Penurunan tersebut berlangsung saat tim gabungan terus menangani Karhutla yang telah berlangsung lebih dari dua bulan. Pemerintah Kabupaten Ketapang bersama TNI-Polri, BPBD, Manggala Agni, pelaku usaha, relawan, dan masyarakat terus melakukan pengendalian pada sejumlah lokasi.
“Ketapang masih yang paling tinggi, hari ini 13 titik api, tetapi luar biasa penurunannya dibandingkan kemarin yang mencapai 85 titik,” kata Raja Juli Antoni.
Menteri Kehutanan menilai kondisi lahan gambut menjadi salah satu tantangan utama dalam proses pemadaman. Api dapat kembali muncul dan merembet ke area lain meski tim telah melakukan pembasahan berulang.
Raja Juli juga mengaitkan turunnya hotspot dengan pelaksanaan Operasi Modifikasi Cuaca (OMC). Pemerintah kembali mengintensifkan operasi tersebut sejak 4 hingga 8 September 2026. Hujan rintik turut turun saat Menteri Kehutanan meninjau penanganan Karhutla.
Selain memperkuat penanganan, Raja Juli meminta masyarakat dan korporasi tidak membuka lahan melalui pembakaran. Imbauan tersebut ia sampaikan seiring kondisi cuaca yang masih kering serta ancaman El Nino.

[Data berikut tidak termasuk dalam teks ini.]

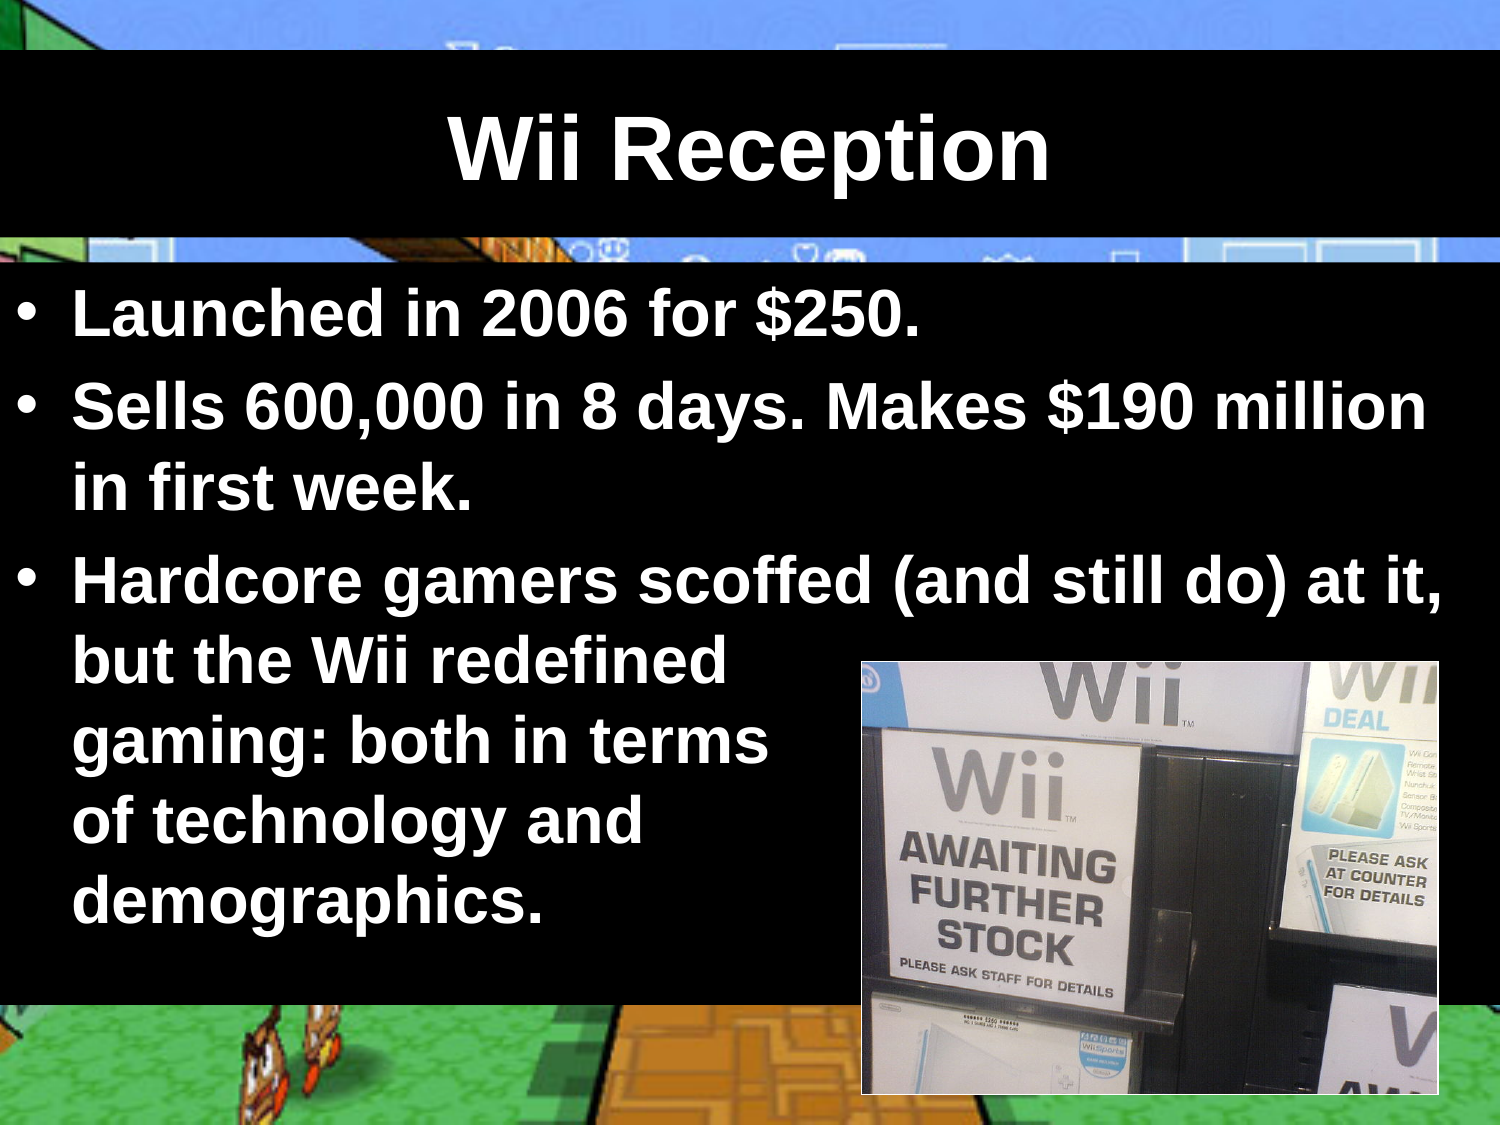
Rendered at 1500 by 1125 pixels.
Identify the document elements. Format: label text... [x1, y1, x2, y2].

“Saya mengimbau masyarakat, baik petani maupun korporasi, untuk tidak membakar lahan dan tidak memanfaatkan momentum El Nino untuk membuka lahan dengan cara membakar,” tegas Raja Juli.

Bupati Ketapang Alexander Wilyo menyampaikan apresiasi atas dukungan pemerintah pusat dalam penanganan Karhutla. Ia menyebut pemerintah daerah bersama berbagai unsur telah bekerja selama lebih dari dua bulan untuk mengendalikan kebakaran yang tersebar pada sejumlah wilayah.
Menurut Alexander, kondisi lapangan menghadirkan sejumlah kendala, mulai dari karakter lahan gambut yang dalam, keterbatasan sumber air, hingga lokasi kebakaran pada kawasan pedalaman yang sulit terjangkau.
Karena itu, Pemerintah Kabupaten Ketapang meminta penguatan dukungan melalui water bombing dan OMC. Kedua upaya tersebut dinilai penting untuk membantu pengendalian api, terutama pada kawasan yang sulit terjangkau tim pemadam melalui jalur darat.
“Kami memandang dukungan water bombing sangat penting, terutama pada kawasan yang sulit terjangkau. OMC juga sangat membantu mempercepat pemulihan situasi,” ujar Alexander.
Alexander menegaskan kolaborasi antara pemerintah daerah, TNI-Polri, BPBD, Manggala Agni, pelaku usaha, dan masyarakat menjadi bagian penting dalam menghadapi Karhutla.
Pemerintah Kabupaten Ketapang berharap dukungan pemerintah pusat terus berlanjut untuk memperkuat penanganan pada lokasi yang masih menghadapi ancaman kebakaran.
Sementara itu, Menteri Kehutanan meminta seluruh pihak tetap meningkatkan kewaspadaan meski jumlah hotspot menunjukkan penurunan.
Kondisi lahan gambut yang mudah kembali terbakar membuat proses pengendalian masih membutuhkan penanganan berkelanjutan. (RED).